視えない世界も、視える世界もひっくるめて、
この世を遊ぶように楽しんでいこうと思ってます♪

今週の東京の空はきれいでした~!
お盆で帰省している人が多かったのでしょうね。道路もがらがら。また明日くらいから都心にも人が戻り、いつもの喧騒と空気に戻るのかも知れませんが、しばしのきれいな空を楽しみました。

いまさら水星の逆行の影響を受けているのか、書きたいと思うお題が割と内省的なこのごろ。ブログもハワイの話から外れて、ちょっと暗めな感じです(笑)

でも、もともと底抜けに明るい!ってタイプでもないんですよね~!あたし。
と開き直ってみる(笑)

そして、さらにいまさらながら、星野道夫さんの本を読んで感動しています。以前のあたしが持っていた星野さんのイメージは、厳しい自然を撮影する逞しい男性カメラマンでした。だから星野さんの写真はたくさん見たけれど、本は読まなかったのです。それがあるきっかけで読んでみたのですが、その目線の優しさにびっくりしました。

アラスカの自然や、そこに暮らす人を描写する言葉がいかに優しく気遣いに溢れていることか…過去を知り、未来に生きる子どもに思いを馳せ、しかし、今を生きることの大切さを書いている。しかも、押し付けがましくないのは、たくさんの経験をしているからなのでしょう。

星野さんの文章には「悲しみ」という言葉が数限りなく出てきます。まるで、人間の根本は悲しみで出来ているとでも言うかのように。その悲しみと言うのは、親しい友人を亡くしたときの悲しみももちろんあるのでしょうが、もっと究極なのです。ひとつの生命は他の生命の犠牲の上に成り立っていることから発生する悲しみというようにあたしには見えました。

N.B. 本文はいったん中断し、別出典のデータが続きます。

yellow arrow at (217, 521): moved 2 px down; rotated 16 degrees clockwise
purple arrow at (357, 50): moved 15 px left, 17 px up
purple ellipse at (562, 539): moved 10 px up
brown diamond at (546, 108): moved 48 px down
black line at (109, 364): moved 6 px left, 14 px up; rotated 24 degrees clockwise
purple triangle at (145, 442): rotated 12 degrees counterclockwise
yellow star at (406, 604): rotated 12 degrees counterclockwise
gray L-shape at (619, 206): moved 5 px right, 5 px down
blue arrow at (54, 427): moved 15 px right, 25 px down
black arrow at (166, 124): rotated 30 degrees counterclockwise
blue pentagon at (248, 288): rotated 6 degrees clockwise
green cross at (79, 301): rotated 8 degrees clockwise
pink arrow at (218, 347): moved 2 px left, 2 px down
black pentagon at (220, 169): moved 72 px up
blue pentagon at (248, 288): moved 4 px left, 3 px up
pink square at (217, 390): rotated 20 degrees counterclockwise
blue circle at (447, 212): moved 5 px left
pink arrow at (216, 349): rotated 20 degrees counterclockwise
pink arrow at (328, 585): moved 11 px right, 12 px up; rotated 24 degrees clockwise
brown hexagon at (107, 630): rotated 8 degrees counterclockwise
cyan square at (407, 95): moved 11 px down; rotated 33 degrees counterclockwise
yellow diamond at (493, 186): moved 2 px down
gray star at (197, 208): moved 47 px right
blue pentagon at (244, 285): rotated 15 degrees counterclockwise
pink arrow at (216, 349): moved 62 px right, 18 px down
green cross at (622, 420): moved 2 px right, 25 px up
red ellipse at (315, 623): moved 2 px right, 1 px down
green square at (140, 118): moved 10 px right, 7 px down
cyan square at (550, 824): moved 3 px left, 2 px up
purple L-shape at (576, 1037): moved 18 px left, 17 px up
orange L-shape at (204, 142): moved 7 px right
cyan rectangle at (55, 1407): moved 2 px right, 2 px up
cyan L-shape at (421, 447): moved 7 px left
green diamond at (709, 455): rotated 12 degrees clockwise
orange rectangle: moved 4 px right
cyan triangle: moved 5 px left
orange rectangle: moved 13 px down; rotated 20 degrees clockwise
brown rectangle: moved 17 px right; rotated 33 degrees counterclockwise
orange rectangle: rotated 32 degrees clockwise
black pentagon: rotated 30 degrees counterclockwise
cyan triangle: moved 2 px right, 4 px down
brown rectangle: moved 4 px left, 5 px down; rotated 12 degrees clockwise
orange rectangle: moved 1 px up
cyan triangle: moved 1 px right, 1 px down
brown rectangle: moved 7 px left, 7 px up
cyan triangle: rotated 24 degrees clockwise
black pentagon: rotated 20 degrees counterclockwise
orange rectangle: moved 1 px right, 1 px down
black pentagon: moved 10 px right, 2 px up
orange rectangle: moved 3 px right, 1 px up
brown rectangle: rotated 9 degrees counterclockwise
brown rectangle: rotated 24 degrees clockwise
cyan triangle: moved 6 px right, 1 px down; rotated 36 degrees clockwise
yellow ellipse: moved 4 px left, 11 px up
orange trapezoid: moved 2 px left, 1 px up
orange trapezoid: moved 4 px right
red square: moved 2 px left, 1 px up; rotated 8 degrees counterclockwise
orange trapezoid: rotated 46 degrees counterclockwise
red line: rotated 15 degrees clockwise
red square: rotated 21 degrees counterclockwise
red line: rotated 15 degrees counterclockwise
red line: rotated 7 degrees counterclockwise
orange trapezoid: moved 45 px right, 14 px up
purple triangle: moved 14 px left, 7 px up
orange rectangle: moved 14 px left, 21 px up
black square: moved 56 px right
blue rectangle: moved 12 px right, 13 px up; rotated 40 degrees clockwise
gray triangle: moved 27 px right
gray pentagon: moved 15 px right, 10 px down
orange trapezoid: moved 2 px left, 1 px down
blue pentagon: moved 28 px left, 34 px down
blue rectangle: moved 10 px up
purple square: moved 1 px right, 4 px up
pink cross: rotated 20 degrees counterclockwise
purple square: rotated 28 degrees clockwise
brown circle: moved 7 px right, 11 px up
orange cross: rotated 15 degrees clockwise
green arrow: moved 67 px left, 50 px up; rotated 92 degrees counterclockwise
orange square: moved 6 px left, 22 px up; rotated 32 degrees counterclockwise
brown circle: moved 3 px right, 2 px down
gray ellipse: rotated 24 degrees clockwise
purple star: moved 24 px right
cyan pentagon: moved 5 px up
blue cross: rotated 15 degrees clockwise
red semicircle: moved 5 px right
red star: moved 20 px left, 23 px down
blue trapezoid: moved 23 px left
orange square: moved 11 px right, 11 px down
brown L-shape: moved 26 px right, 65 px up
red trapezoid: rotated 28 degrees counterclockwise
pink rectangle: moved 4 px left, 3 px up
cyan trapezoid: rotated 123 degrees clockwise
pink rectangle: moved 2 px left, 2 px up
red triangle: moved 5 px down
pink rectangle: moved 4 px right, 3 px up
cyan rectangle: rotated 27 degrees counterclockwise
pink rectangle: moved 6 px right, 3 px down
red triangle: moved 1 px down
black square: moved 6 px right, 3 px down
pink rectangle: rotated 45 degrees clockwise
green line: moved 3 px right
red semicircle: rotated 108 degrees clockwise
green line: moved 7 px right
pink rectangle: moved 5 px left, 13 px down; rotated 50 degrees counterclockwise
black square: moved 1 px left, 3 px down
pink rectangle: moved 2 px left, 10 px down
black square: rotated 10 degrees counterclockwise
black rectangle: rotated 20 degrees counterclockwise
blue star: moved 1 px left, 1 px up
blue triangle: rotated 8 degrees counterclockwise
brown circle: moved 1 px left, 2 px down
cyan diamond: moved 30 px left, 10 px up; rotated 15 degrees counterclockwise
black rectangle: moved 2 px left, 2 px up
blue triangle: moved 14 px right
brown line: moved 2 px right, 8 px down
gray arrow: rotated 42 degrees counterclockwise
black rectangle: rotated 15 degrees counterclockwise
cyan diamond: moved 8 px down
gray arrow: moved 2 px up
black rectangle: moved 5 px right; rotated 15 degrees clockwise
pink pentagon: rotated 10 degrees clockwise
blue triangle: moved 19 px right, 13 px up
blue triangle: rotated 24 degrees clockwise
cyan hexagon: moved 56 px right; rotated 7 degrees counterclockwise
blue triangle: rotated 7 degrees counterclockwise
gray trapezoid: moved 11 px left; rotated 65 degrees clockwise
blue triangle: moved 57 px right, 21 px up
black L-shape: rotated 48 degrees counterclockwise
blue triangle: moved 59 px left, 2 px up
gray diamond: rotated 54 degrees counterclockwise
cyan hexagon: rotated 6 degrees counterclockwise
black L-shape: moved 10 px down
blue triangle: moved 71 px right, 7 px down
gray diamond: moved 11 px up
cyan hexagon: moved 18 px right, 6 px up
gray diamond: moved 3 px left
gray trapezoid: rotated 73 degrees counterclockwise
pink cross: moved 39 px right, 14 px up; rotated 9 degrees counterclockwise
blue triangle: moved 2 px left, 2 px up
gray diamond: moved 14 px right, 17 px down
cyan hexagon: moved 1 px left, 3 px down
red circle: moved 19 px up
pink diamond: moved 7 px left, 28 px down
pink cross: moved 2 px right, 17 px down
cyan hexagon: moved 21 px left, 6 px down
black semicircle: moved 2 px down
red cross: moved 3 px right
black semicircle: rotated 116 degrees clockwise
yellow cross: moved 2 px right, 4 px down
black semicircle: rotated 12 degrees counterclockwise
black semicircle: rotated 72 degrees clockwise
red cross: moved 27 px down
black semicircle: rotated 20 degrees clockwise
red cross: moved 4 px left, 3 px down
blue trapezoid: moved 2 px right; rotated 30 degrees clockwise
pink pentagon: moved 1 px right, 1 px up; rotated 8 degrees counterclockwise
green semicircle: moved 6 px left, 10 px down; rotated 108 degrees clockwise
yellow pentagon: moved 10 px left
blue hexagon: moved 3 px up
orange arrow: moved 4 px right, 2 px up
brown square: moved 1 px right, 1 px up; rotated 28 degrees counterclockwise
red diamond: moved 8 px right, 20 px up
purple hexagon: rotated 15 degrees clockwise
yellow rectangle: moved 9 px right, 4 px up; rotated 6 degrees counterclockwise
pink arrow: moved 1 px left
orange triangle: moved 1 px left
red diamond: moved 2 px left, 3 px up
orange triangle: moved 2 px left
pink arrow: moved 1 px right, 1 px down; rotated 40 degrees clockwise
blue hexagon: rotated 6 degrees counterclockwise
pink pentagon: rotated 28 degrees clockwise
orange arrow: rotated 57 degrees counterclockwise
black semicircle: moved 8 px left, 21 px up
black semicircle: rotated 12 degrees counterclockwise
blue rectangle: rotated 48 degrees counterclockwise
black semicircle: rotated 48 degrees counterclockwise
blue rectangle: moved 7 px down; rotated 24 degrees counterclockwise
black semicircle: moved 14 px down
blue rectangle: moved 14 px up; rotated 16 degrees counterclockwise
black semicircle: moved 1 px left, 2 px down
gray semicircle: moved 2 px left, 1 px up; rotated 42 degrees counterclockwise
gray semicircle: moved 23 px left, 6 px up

食物連鎖がある以上、あたしだって生きていくためには他の生命を摂っています。昨日食べたチキンだって、大豆だって、他の命です。それが意識していなくても心に染み込んでいる。無意識の世界で根付いている。それを思ったとき、自分を取り巻くさまざまなものの気配を感じることができました。

そして、もうひとつ。
人間の根底に悲しみがあると考えたとき、なんだかとっても救われた気がしたのです。悲しんでも良いんだ、と思うことのなんと優しいことか。星野さんの本の中では、「悲しみ=優しさ」と置き換えることができるような気がしました。

最近の流れとして、社会全体にポジティブでなければならない、自分が確立していなければならないという強迫観念が感じられます。しかし、悲しみと言うのはポジティブではありません。
それなのに、星野さんの本に描かれる悲しみは、これ以上ないくらい優しさと同義なのです。立ち上がれないときに自分を守ってくれる薄い膜の中でじっと浸り、浸りきって目を上げたときに優しい風を感じさせてくれるようなそんな感じがします。

それにしても、写真ももちろんですが、言葉と言うのも強い力を持っていますね!
星野さんも若くして亡くなりましたが、最近ハワイでも才能あるミュージシャンやクムフラが50代で次々に亡くなっています。きっと天国は賑やかでどんどん美しくなっているのでしょうね。